IBM has an all-encompassing data management product on the drawing board that promises to further the companys efforts to marry structured and unstructured data.
Known informally inside IBM as the "information integrator," or II, the product will combine capabilities from three existing products and add next-generation XML technology, according to Janet Perna, general manager of IBM Data Management Solutions, in Armonk, N.Y.
The product enters pilot testing in the first half of next year and will be delivered in 12 to 18 months, Perna said.
In a sense, II will be a business coming-out party for two of three existing products, which are largely used in the life sciences industries to search huge disparate database and data sources. They are DiscoveryLink and DB2 Relational Connect, informally known as "data joiner."
DiscoveryLink allows scientists to access multiple data sources databases with a single query, while DB2 Relational Connect provides DB2 with native read access to Microsoft Corp.s SQL Server, Oracle Corp.s Oracle and Sybase Inc.s Sybase. The third IBM product—Enterprise Information Portal—is another querying tool, although its unclear if it will be added totally.
"Whats added to these three products over time is XML and greater integration capability. This supports relational, XML and rich-media views of the world," said Jim Kleewein, an IBM distinguished engineer working on the project in IBMs Silicon Valley Laboratory, in San Jose, Calif. "It takes you beyond just integrating data to merging business with IT processes along with structured and unstructured data."
What makes this more than just the sum of the three products together are two pieces of XML technology developed by IBM, according to Kleewein. The first is Xperanto, a code name for an XML foundation technology that supports XML within DB2. The second is an XML query language based on the XQuery technology developed by IBM and under consideration as a standard by the World Wide Web Consortium. XQuery is part of Xperanto.
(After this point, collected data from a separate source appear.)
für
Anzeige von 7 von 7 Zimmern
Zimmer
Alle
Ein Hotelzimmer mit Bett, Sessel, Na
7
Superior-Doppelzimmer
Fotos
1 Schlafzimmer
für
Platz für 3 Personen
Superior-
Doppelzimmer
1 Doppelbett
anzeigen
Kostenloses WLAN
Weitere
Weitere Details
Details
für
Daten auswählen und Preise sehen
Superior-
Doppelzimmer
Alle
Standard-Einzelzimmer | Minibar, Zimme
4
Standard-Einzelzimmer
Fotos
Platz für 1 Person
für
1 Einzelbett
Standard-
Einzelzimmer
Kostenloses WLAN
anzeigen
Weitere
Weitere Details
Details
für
II supports IBMs belief that XML and relational data must live together instead of the former replacing the latter.
"Its a game changer for IBM," said Kleewein. "We are expanding our business from database management to data integration and management. Customers real problems are not managing databases. Its managing the data assets of their entire enterprise."
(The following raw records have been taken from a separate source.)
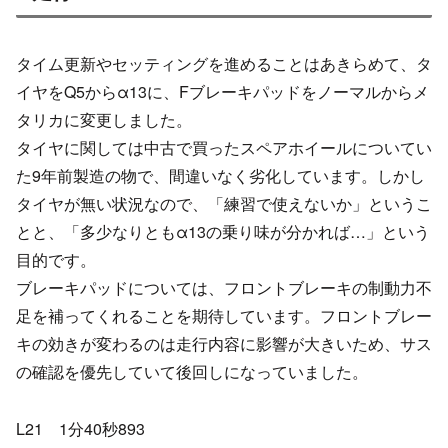
タイム更新やセッティングを進めることはあきらめて、タ
イヤをQ5からα13に、Fブレーキパッドをノーマルからメ
タリカに変更しました。
タイヤに関しては中古で買ったスペアホイールについてい
た9年前製造の物で、間違いなく劣化しています。しかし
タイヤが無い状況なので、「練習で使えないか」というこ
とと、「多少なりともα13の乗り味が分かれば…」という
目的です。
ブレーキパッドについては、フロントブレーキの制動力不
足を補ってくれることを期待しています。フロントブレー
キの効きが変わるのは走行内容に影響が大きいため、サス
の確認を優先していて後回しになっていました。
L21 1分40秒893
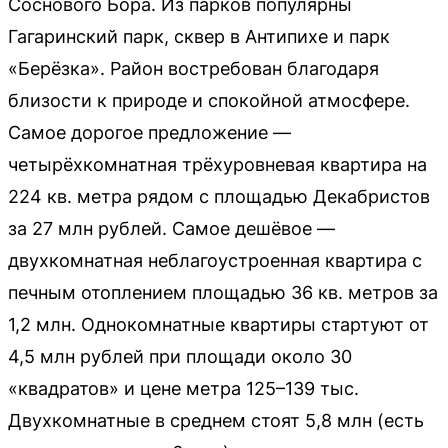
Соснового Бора. Из парков популярны
Гагаринский парк, сквер в Антипихе и парк
«Берёзка». Район востребован благодаря
близости к природе и спокойной атмосфере.
Самое дорогое предложение —
четырёхкомнатная трёхуровневая квартира на
224 кв. метра рядом с площадью Декабристов
за 27 млн рублей. Самое дешёвое —
двухкомнатная неблагоустроенная квартира с
печным отоплением площадью 36 кв. метров за
1,2 млн. Однокомнатные квартиры стартуют от
4,5 млн рублей при площади около 30
«квадратов» и цене метра 125–139 тыс.
Двухкомнатные в среднем стоят 5,8 млн (есть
"This is a general approach to integrating and federating all forms of information. Its one of the toughest areas of data management and is based on 10 years of research and product knowledge," IBMs Perna said.
Analysts have not been briefed on II but see it as a continuation of what IBM has been doing for some time.
"In a way, it sounds like IBM is rummaging through their inventory of stuff and is trying to make something interesting out of them," said International Data Corp. analyst Carl Olofson, in Framingham, Mass. "It has to hang together as product rather than come across as a loose collection of things that werent designed to work together. If most of them come out of the DB2 family, they probably will work together."
Another analyst discounted the notion that the unstructured world of XML and highly structured DB2 model will collide.
"They all come out of the same DB2 closet. If you look under the covers, theres DB2," said Herb Edelstein, an analyst at Two Crows Corp., in Potomac, Va.
IBM, Edelstein said, has enjoyed considerable success with DB2 Relational Connect, but its too soon to judge DiscoveryLink, which was introduced in April.
"What IBM is trying like everybody else is not just offer raw tools but to do a fair amount of tool integration," Edelstein said. "And it wants to take DiscoveryLink into a broader-based business intelligence environment."